A Feira do Livro e da Leitura de Feira de Santana (FLIFS) foi o espaço escolhido para apresentar as três revistas ao público. A participação permitiu que os estudantes compartilhassem uma produção que nasceu dentro da escola e que tinha como ponto de partida a própria cidade. A experiência aproximou os alunos de um ambiente dedicado à leitura, à literatura e à cultura, ampliando as possibilidades de aprendizagem para além da sala de aula.
Estar na FLIFS também significou apresentar o resultado do trabalho para outras pessoas e perceber que aquilo que é pesquisado e produzido pelos estudantes pode ganhar novos leitores e circular em espaços da cidade.
Ao pesquisar a história, a cultura, a música e o esporte de Feira de Santana, os estudantes não apenas reuniram informações para uma revista.
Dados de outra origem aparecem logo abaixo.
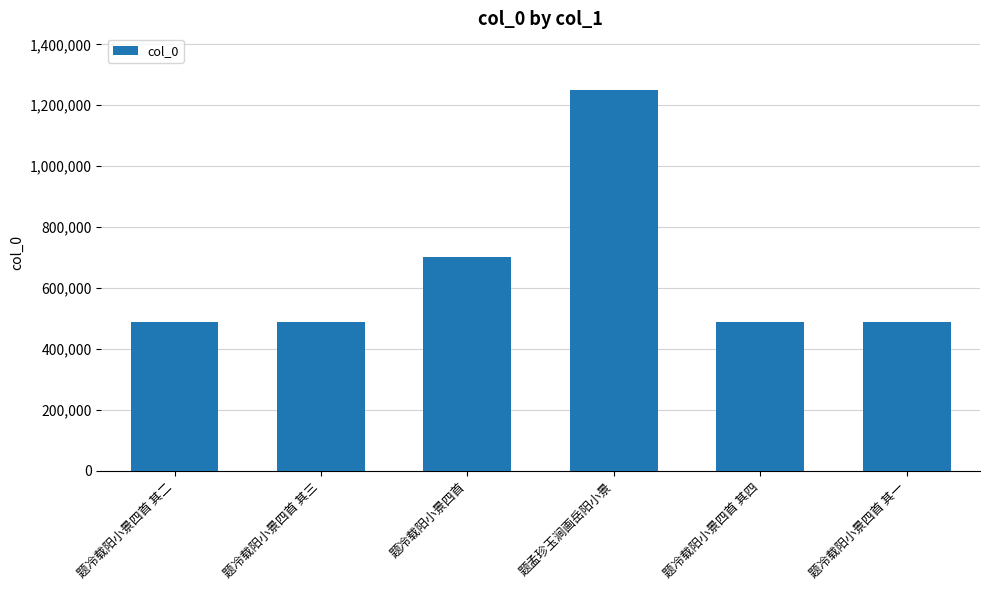

Count the number of categories in the chart.

6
Eles construíram uma narrativa a partir do lugar onde vivem e estudam. Esse olhar torna o projeto ainda mais significativo, a cidade deixa de ser apenas cenário e passa a fazer parte do processo de aprendizagem.
As revistas registram, portanto, uma combinação de pesquisa, memória, cultura e protagonismo estudantil. São produções que mostram como o conhecimento pode ser construído a partir da curiosidade sobre o mundo ao redor e compartilhado com a comunidade.
A participação do Colégio Nobre na FLIFS mostrou aos estudantes que ler, pesquisar e escrever também são formas de compreender a realidade. Ao transformar suas pesquisas em três revistas e apresentá-las em um evento cultural de Feira de Santana, os alunos vivenciaram todas as etapas de um projeto que uniu conhecimento e experiência.
Mais do que falar sobre a cidade, eles tiveram a oportunidade de contar Feira de Santana a partir de seus próprios olhares, reconhecendo sua história, valorizando sua cultura e dando espaço às pessoas que fazem parte de suas próprias histórias.